■ **進め方**: 出典文で、序盤にOKD氏がアタックしたとき、筆者はそれに追従せず第2集団にとどまった。その理由を1〜3文で説明せよ。

■ **出典文**:
□ □ □ □

苦手とは言いつつ、去年は粘りの走りでいいポジションで通過した千枚田。
今年はどうなることやら。

去年のように後半、ゴールまでの平坦部で勝負の分かれ目が来るならば
コスミックカーボンで、
苦手な登りを出来るだけ楽に行こうと思うとシャマルで。

監督やチームメイトの迷アドバイスで長々と悩む。
シャマルに決めたのは酔いも回った夜遅く。
暗い中、誰もいない駐車場でいそいそとタイヤ&チューブを入れ替えする姿は
物取り(泥棒)と疑われてもおかしくはない。

そして迎えたレース本番。
今日はスタートから前方で展開する。
早々からチーム員のOKD氏がアタックする。
追従し、2人がかりで逃げるのも面白いと思ったが
控えているのは千枚田。
一緒に行っても脚を引っ張るだけなので追走となる第2集団で静観する。

ほどな吸収され大集団のまま千枚田へ。
序盤からペースが速い。
今年は早くからアタックが掛かり、10数名の選手がグングン峠を登っていく。
そのアタックにはOKD氏、M川氏が乗っかる。
僕は当然無理なのでマイペースで登る。
下りで何人か拾って平坦の強いパックが作れたら
その集団で逃げを追っかけようと算段する。

KOMは早くもなく、遅くもない、いわゆる中途半端な順位で通過する。
「下りは任せておけ。俺のケツにつくと危険だぜぇ」なんて心に思いながら
単独で下りに入る。
去年オーバーランし、激突した急カーブは頭に入ってる。
しかし軟弱な下りはしない。アグレッシブに!

そしてその急カーブ。思いっきり倒しながらクリア。
無事通過した後、後ろのほうで数台激突する音が・・・(御愁傷様)
そして、もう一度キツイコーナーをクリアした所で
チーム員のM川氏が徐行中・・・。
「ハンドル曲がってしまいました!あとお願いしますっ!」
その声を聞いた後(そう聞こえた。決して見捨てた訳ではない)、
山肌に体当たりする音が聞こえた(南無・・・)

その後10人ほどのパックが出来上がり、
下りと平坦を全力でローテーションし、逃げを追いかける。
長い下りも脚を止める事が許されなかったので本当に辛かった。
なので着き位置に定着している数名を、後方に下がった際に
ローテーに加わるよう教育的指導する。
幸い平坦に強いそうな選手は数名いたおかげで
金山の交差点に着くまでには
逃げ集団を50m先ほどに捉える。

しかし何を勘違いしたか、
あまりのしんどさに脳内麻薬が回りすぎたのか、
前にいる集団を「プロツアーの千切れ集団」と勘違いしていた。
苦しさから逃れるため、脳が安易なほうへ思考をずらしていたか。
分かっていれば単独でも飛び出して合流していたはず。

なぜか勘違いしたまま、追うことをせず牽制状態のまま
金山の交差点を通過し、最終コーナーを曲がる。
ゴールは長い坂を登り切った先にある。
登りが想像以上に長いので慌てず、後方に待機する。
ゴールまで数100m。
案の定、早掛けする選手がいる。
慌てることなく捌いて、次の列車に乗り移る。

□ □ □ □

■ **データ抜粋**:
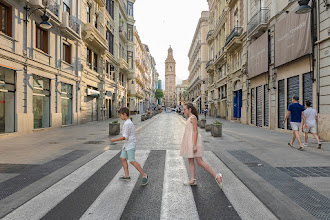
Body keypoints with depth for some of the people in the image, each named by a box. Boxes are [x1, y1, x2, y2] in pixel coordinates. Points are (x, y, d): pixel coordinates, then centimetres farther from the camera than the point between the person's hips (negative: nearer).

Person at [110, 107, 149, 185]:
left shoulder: (127, 124, -19)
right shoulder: (129, 122, 13)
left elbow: (125, 137, -22)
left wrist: (115, 140, -16)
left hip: (130, 144, -10)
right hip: (126, 144, 10)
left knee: (132, 161, -11)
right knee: (122, 158, 10)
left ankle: (144, 175, -5)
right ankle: (127, 176, 16)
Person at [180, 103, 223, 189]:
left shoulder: (193, 118, -13)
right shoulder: (189, 118, 15)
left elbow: (195, 132, -18)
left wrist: (194, 145, -22)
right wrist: (188, 145, 23)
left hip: (193, 141, -10)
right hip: (189, 142, 10)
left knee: (200, 162, -7)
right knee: (190, 161, 9)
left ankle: (217, 176, 0)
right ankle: (193, 180, 15)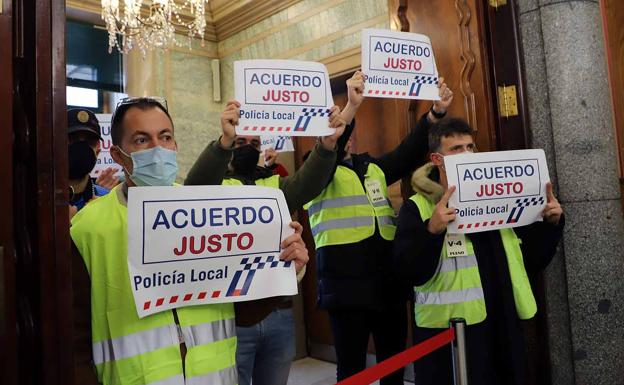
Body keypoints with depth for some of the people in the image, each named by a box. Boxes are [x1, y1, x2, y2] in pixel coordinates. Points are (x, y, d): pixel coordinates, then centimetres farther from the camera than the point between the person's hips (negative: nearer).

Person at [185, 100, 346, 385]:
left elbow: (308, 183, -9)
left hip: (278, 313, 4)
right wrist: (225, 140, -40)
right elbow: (193, 185, -23)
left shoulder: (275, 185, 10)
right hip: (233, 316, -4)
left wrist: (328, 142, -28)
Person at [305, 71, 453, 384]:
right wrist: (352, 106, -33)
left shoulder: (374, 168, 16)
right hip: (347, 288, -5)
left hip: (389, 284, 6)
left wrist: (436, 111, -2)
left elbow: (408, 153, 9)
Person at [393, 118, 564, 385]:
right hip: (446, 333, -5)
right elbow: (409, 272, -17)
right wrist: (432, 230, -30)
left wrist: (551, 224, 0)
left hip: (503, 328, 6)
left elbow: (529, 261, 14)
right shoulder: (417, 207, -6)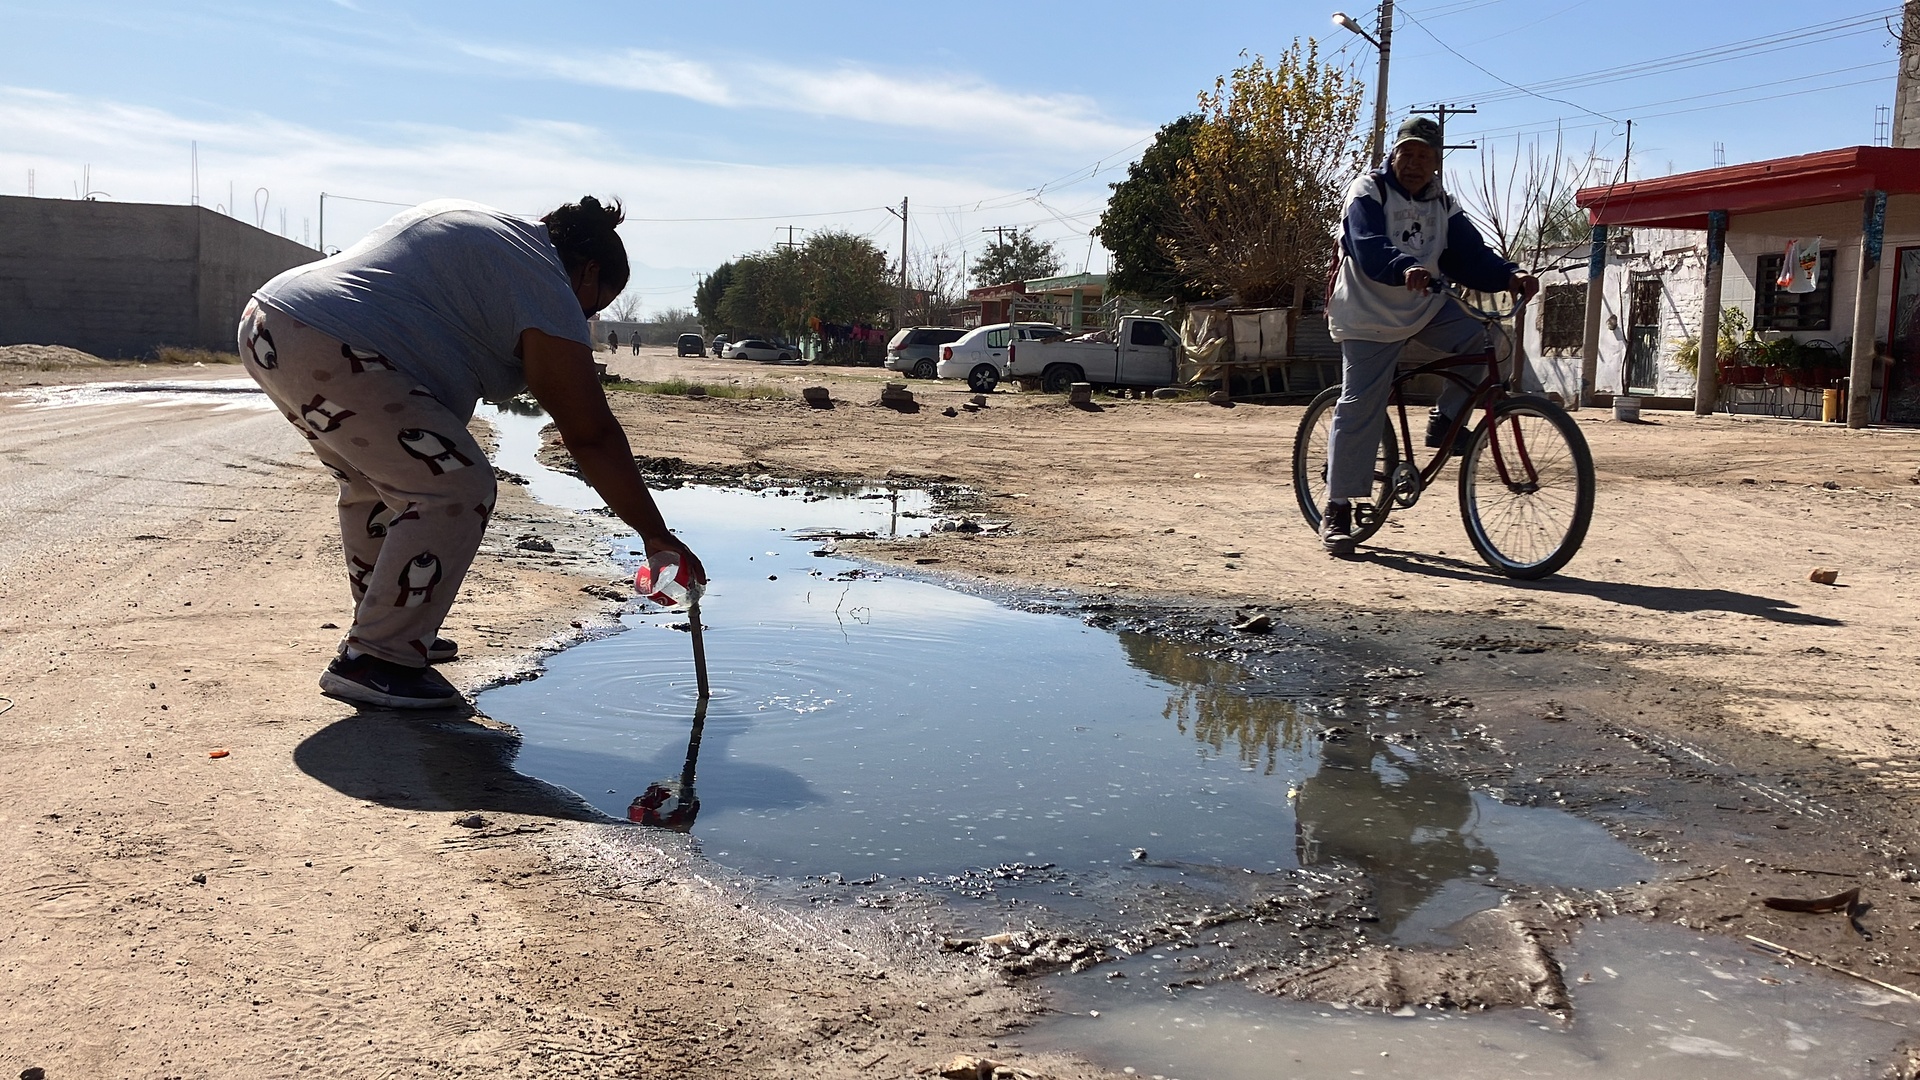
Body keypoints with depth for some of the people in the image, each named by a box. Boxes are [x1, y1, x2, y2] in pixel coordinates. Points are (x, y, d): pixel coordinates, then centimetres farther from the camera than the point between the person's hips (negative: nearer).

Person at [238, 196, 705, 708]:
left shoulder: (479, 226, 23)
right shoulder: (548, 291, -4)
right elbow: (591, 437, -6)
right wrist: (655, 534, -1)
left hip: (263, 325, 11)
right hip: (327, 353, -11)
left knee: (377, 483, 24)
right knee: (457, 490, -9)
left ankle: (393, 629, 32)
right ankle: (373, 660, -5)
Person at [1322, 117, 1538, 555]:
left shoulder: (1443, 205, 10)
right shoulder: (1368, 191, -7)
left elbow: (1471, 257, -1)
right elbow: (1368, 247, -25)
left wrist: (1510, 275, -21)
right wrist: (1404, 268, -45)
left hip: (1427, 306, 5)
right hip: (1370, 315, -5)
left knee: (1479, 342, -20)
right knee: (1359, 409, -9)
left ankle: (1445, 420, 2)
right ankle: (1337, 509, -2)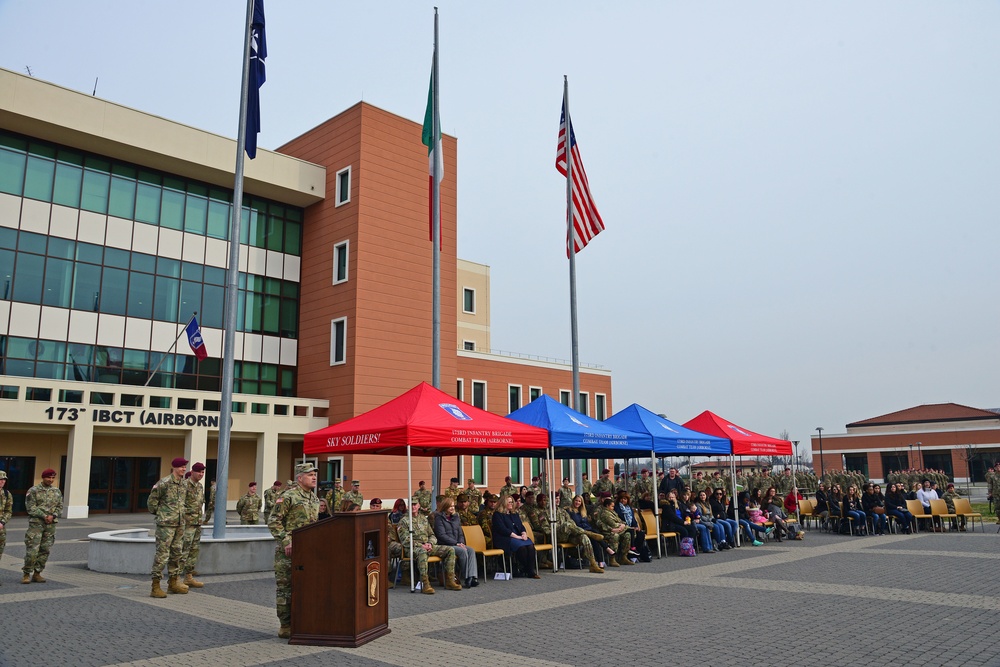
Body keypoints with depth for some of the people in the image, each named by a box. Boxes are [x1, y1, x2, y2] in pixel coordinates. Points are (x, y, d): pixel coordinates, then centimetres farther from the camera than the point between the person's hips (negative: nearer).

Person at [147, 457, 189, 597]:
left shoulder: (184, 484, 9)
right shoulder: (164, 483, -12)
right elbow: (152, 500, -6)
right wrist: (158, 512, 2)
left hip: (180, 524, 8)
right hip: (166, 524, -8)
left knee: (177, 554, 13)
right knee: (162, 554, -7)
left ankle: (173, 583, 24)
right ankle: (155, 587, 0)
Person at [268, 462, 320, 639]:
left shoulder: (315, 499, 13)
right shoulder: (288, 497, -12)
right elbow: (273, 521, -14)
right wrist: (286, 541, -20)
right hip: (288, 551, -8)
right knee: (285, 587, 0)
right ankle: (285, 626, 7)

□ □ □ □

■ **出力**: この先に千枚田が控えており、一緒に行っても脚を引っ張るだけだと考えたからである。そのため、追走となる第2集団で静観することにした。